## Work instruction a
From the following text on a solicitor's value element charge, list every paragraph of the Court of Appeal judgment that is cited in square brackets.

Segment Start: Text segment

Mr Bacon in his submissions suggests, by the application of various different tests, that the figures claimed in the present bills are in fact correct and there ought to be no reductions, in particular in paragraph 14 of his skeleton Mr Bacon says:
"So that in end the value element charge of £216,043.10 is fully justifiable. We address the arguments in support of the justification for the overall charge on the value element later in this skeleton."
This appears in paragraphs 23 to 29 of his skeleton:
There is now no doubt that solicitors can charge value in addition to charges based purely on time. What must always be borne in mind is that the "solicitor is entitled only to what is fair and reasonable remuneration, taking all relevant factors into account" [para 23 of Court of Appeal judgment]. Indeed, quite apart from upholding the principle that value can be billed in addition to time, the Court of Appeal said in this particular case that the amount of time spent on the administration whilst not being insignificant is not to be treated as determinative of the reasonableness of the overall charge. [para 25 of judgment].
It is and was appropriate for KBL to charge a value element (initially) at the rates recommended by the Law Society provided that it is remembered that, at the conclusion of the business, the question is whether the overall remuneration is fair and reasonable taking into account all the relevant factors set out in the Order. [para 29 of judgment]. Nothing that the Court of Appeal has said undermines in any way KBL’s initial valuation or assessment of value based on the 0.75% and 1.5% guidance.
It is only once the business is completed that the determination of the fair and reasonable figure can be ascertained. [para 24 of judgment]. There is an obligation on the solicitor to review the matter as a whole at the end of the business so as to ensure that he has claimed no more than is fair and reasonable. [para 33(2)].
Whilst a regressive scale may be appropriate it is vitally important to have in mind the final figure in the round in order to ensure that the appropriate factors are taken into account in every individual case to arrive at no more than a fair and reasonable remuneration overall. [para 31 of judgment]. Different bands and percentages will be appropriate depending upon the case [para 33(4)]. See also pages 2-18 of the transcript 28th to 30th October 2003.

Segment End: Text segment

## Work instruction b
Arrange all the lines in the records below as a numbered list, skipping blank lines and leaving the pictures out.

Segment Start: Dataset extract

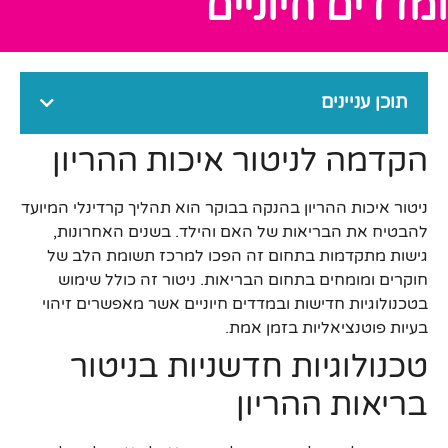
ומדדים חיוניים
תוכן עניינים
הקדמה לניטור איכות ההריון
ניטור איכות ההריון בהנקה בבוקר הוא תהליך קרדינלי המיועד
להבטיח את הבריאות של האם והילד. בשנים האחרונות,
גישות מתקדמות בתחום זה הפכו למרכז תשומת הלב של
חוקרים ומומחים בתחום הבריאות. ניטור זה כולל שימוש
בטכנולוגיות חדישות ובמדדים חיוניים אשר מאפשרים זיהוי
בעיות פוטנציאליות בזמן אמת.
טכנולוגיות חדשניות בניטור
בריאות ההריון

Segment End: Dataset extract

## Your solution a
para 23, para 25, para 29, para 24, para 33(2), para 31, para 33(4)

## Your solution b
1. ומדדים חיוניים
2. תוכן עניינים
3. הקדמה לניטור איכות ההריון
4. ניטור איכות ההריון בהנקה בבוקר הוא תהליך קרדינלי המיועד
5. להבטיח את הבריאות של האם והילד. בשנים האחרונות,
6. גישות מתקדמות בתחום זה הפכו למרכז תשומת הלב של
7. חוקרים ומומחים בתחום הבריאות. ניטור זה כולל שימוש
8. בטכנולוגיות חדישות ובמדדים חיוניים אשר מאפשרים זיהוי
9. בעיות פוטנציאליות בזמן אמת.
10. טכנולוגיות חדשניות בניטור
11. בריאות ההריון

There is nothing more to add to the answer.